"""

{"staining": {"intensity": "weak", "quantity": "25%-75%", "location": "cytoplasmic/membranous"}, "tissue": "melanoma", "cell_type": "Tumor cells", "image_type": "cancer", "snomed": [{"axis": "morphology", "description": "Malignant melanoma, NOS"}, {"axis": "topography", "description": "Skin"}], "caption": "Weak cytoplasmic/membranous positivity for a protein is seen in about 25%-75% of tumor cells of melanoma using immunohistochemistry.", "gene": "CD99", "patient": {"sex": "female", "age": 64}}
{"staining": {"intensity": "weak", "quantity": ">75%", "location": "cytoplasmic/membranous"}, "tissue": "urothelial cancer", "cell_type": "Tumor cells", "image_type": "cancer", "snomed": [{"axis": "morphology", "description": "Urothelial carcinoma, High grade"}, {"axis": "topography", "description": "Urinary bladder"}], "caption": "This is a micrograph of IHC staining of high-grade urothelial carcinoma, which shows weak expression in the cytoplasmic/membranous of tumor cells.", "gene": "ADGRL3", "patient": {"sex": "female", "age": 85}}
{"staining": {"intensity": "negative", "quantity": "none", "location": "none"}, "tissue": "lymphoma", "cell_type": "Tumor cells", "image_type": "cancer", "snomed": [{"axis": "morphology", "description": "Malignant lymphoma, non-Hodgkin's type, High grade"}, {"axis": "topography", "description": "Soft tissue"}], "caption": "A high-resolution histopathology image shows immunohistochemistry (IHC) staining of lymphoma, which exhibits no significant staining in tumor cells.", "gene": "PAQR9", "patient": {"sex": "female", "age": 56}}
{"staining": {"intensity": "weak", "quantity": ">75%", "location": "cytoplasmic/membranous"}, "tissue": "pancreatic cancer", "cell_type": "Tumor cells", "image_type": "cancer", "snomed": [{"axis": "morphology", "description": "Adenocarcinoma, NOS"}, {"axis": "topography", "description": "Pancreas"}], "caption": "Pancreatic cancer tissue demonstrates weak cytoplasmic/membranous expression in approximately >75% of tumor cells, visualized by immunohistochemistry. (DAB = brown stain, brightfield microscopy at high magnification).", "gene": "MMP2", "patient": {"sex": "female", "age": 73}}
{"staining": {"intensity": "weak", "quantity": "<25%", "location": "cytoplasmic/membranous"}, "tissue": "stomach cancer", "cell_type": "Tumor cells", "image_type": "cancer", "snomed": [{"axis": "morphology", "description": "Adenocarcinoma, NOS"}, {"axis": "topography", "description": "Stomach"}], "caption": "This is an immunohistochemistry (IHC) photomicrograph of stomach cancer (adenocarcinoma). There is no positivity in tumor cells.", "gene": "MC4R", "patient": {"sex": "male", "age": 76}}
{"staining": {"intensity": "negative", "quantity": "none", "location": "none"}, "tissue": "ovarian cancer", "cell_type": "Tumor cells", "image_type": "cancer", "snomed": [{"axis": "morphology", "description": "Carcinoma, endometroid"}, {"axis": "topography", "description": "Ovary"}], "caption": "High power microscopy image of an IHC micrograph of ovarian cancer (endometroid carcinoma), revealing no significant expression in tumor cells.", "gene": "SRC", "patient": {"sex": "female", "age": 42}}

"""

Description of the task: Keeping each line intact, set down the entire listing once more.

Task answer:
{"staining": {"intensity": "weak", "quantity": "25%-75%", "location": "cytoplasmic/membranous"}, "tissue": "melanoma", "cell_type": "Tumor cells", "image_type": "cancer", "snomed": [{"axis": "morphology", "description": "Malignant melanoma, NOS"}, {"axis": "topography", "description": "Skin"}], "caption": "Weak cytoplasmic/membranous positivity for a protein is seen in about 25%-75% of tumor cells of melanoma using immunohistochemistry.", "gene": "CD99", "patient": {"sex": "female", "age": 64}}
{"staining": {"intensity": "weak", "quantity": ">75%", "location": "cytoplasmic/membranous"}, "tissue": "urothelial cancer", "cell_type": "Tumor cells", "image_type": "cancer", "snomed": [{"axis": "morphology", "description": "Urothelial carcinoma, High grade"}, {"axis": "topography", "description": "Urinary bladder"}], "caption": "This is a micrograph of IHC staining of high-grade urothelial carcinoma, which shows weak expression in the cytoplasmic/membranous of tumor cells.", "gene": "ADGRL3", "patient": {"sex": "female", "age": 85}}
{"staining": {"intensity": "negative", "quantity": "none", "location": "none"}, "tissue": "lymphoma", "cell_type": "Tumor cells", "image_type": "cancer", "snomed": [{"axis": "morphology", "description": "Malignant lymphoma, non-Hodgkin's type, High grade"}, {"axis": "topography", "description": "Soft tissue"}], "caption": "A high-resolution histopathology image shows immunohistochemistry (IHC) staining of lymphoma, which exhibits no significant staining in tumor cells.", "gene": "PAQR9", "patient": {"sex": "female", "age": 56}}
{"staining": {"intensity": "weak", "quantity": ">75%", "location": "cytoplasmic/membranous"}, "tissue": "pancreatic cancer", "cell_type": "Tumor cells", "image_type": "cancer", "snomed": [{"axis": "morphology", "description": "Adenocarcinoma, NOS"}, {"axis": "topography", "description": "Pancreas"}], "caption": "Pancreatic cancer tissue demonstrates weak cytoplasmic/membranous expression in approximately >75% of tumor cells, visualized by immunohistochemistry. (DAB = brown stain, brightfield microscopy at high magnification).", "gene": "MMP2", "patient": {"sex": "female", "age": 73}}
{"staining": {"intensity": "weak", "quantity": "<25%", "location": "cytoplasmic/membranous"}, "tissue": "stomach cancer", "cell_type": "Tumor cells", "image_type": "cancer", "snomed": [{"axis": "morphology", "description": "Adenocarcinoma, NOS"}, {"axis": "topography", "description": "Stomach"}], "caption": "This is an immunohistochemistry (IHC) photomicrograph of stomach cancer (adenocarcinoma). There is no positivity in tumor cells.", "gene": "MC4R", "patient": {"sex": "male", "age": 76}}
{"staining": {"intensity": "negative", "quantity": "none", "location": "none"}, "tissue": "ovarian cancer", "cell_type": "Tumor cells", "image_type": "cancer", "snomed": [{"axis": "morphology", "description": "Carcinoma, endometroid"}, {"axis": "topography", "description": "Ovary"}], "caption": "High power microscopy image of an IHC micrograph of ovarian cancer (endometroid carcinoma), revealing no significant expression in tumor cells.", "gene": "SRC", "patient": {"sex": "female", "age": 42}}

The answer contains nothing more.